• Pascal Boniface

Quel pourrait être le monde de demain avec un Donald Trump de nouveau élu à la Maison-Blanche fin 2024 ?

Si Trump revenait à la Maison-Blanche, ce serait bien sûr un électrochoc mondial, avec à la clé l’inquiétude pour une majorité d’alliés européens et asiatiques des Etats-Unis tandis que quelques dirigeants tels que Benjamin Netanyahou, en Israël, et Vladimir Poutine, en Russie, s’en réjouiraient. Plus largement, l’élection de Trump signifierait le retour à une relation économiquement brutale entre les États-Unis et le reste du monde, y compris pour les pays voisins comme le Canada et le Mexique. Trump, en effet n’est pas isolationniste, il est unilatéraliste : il prend des décisions qui ne tiennent aucun compte de son environnement international.

Il n’y aurait donc pas d’évolution entre le Trump de 2016 et celui de 2024, notamment face à Poutine, Kim Jong-un ou Xi Jinping ?

Je pense qu’il ne serait pas très éloigné de celui qu’on a connu lors du premier mandat. Cependant, il serait sans doute plus agressif parce qu’il a une envie de vengeance, plutôt destiné à Biden et aux Démocrates, certes, mais peut être aussi aux alliés européens qui se sont réjouis de la victoire de Biden en 2020. Quoi qu’il en soit, sur le plan intérieur, il va toujours plus accentuer les clivages de la société américaine et s’il perd… On a vu comment cela s’était traduit le 6 janvier 2021 : par la tentative de prise d’assaut du Capitole. En 2024, son alternative est désormais la Maison-Blanche ou la prison. L’enjeu est donc encore plus important qu’en 2020, le risque de déstabilisation général aussi.

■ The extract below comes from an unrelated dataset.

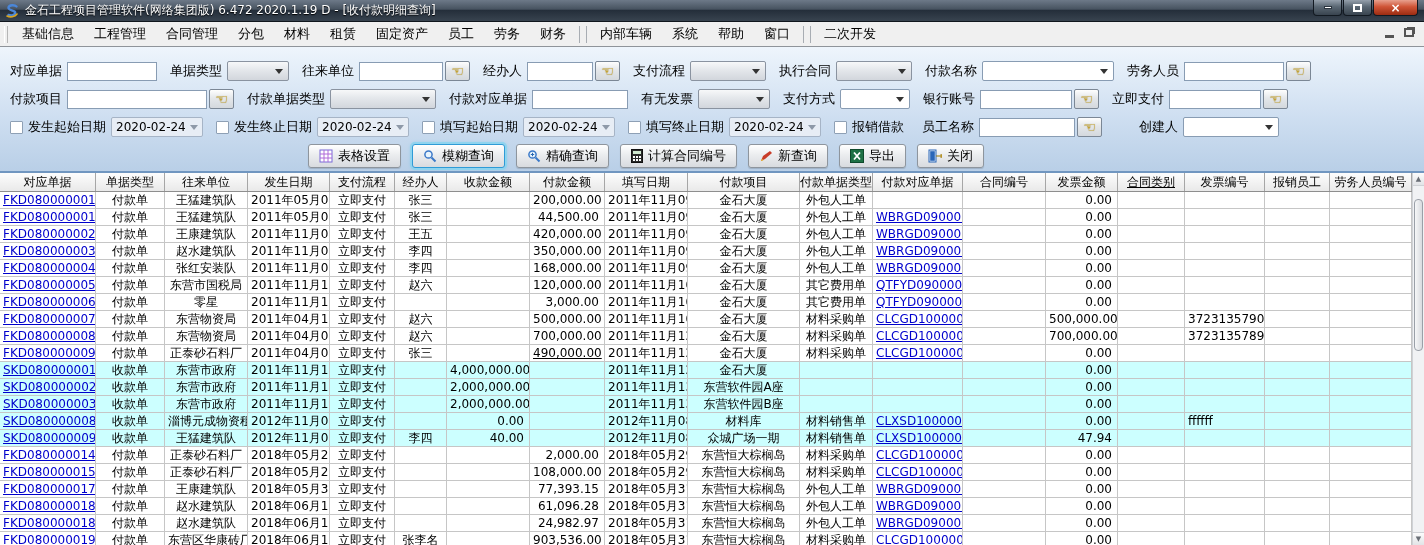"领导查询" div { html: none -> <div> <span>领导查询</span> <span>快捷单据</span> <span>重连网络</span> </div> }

Sexe, mensonges, fraude fiscale, tentative de putsch… Quel est l’impact d’un tel candidat sur l’image des États-Unis ?

Quels que soient les événements, on sait désormais que ses partisans seront toujours convaincus qu’il est dans son bon droit. Ses adversaires continueront, eux, à penser le pire de lui. Maintenant, à l’étranger ? Le moins que l’on puisse dire, c’est que le modèle d’un pays vertueux qui fait la leçon aux autres est très largement compromis et qu’effectivement, le fait d’avoir quelqu’un qui est considéré comme menteur et malhonnête ne peut pas servir l’image des États-Unis. Leur popularité dans le monde s’était déjà très fortement dégradée avec son premier mandat, un deuxième ne pourra qu’aggraver ce discrédit de la « première démocratie du monde ».

Peut-il vraiment lâcher l’Ukraine ?

Au Congrès, les Républicains refusent déjà d’accorder l’aide promise. On peut faire beaucoup de reproches à Trump mais généralement, il tient ses promesses. Cela correspond d’ailleurs à la volonté de ses électeurs qui estiment que le vrai danger est à la frontière mexicaine et pas du tout à la frontière entre la Russie et l’Ukraine…

Paradoxalement, son retour pourrait-il être l’opportunité de construire une « Europe puissance » ?

Les Européens sont comme des jeunes gens que les parents émancipent un peu contre leur gré. Dans ces cas-là, soit on se désespère, soit on se dit il faut se prendre en charge. Vous avez donc des Européens qui vont dire : « Il faut en faire un peu plus pour plaire à notre patron américain » et d’autres qui se diront « la coupe est pleine, il est vraiment temps de penser à travailler sur notre autonomie ». Quant à savoir qui l’emportera…

Quel avenir pour l’Otan avec Trump en chef des armées américaines ?

En novembre 2019, Emmanuel Macron disait que l’Otan était « en état de mort cérébrale » et c’était le cas sous le mandat de Trump. Quand le chef du principal allié dit au maître de l’Alliance dit qu’il ne croit plus dans l’Alliance, celle-ci est mal en point… Mais aujourd’hui, avec la guerre en Ukraine, c’est l’autonomie stratégique européenne qui en état de mort cérébrale. Le retour de Trump redonnerait des doutes sur la crédibilité de l’Otan et de l’engagement américain auprès de l’Alliance. Or sans l’engagement américain, l’Otan n’est plus l’Otan.

 

Propos recueillis par Pierre Challier pour La Dépêche.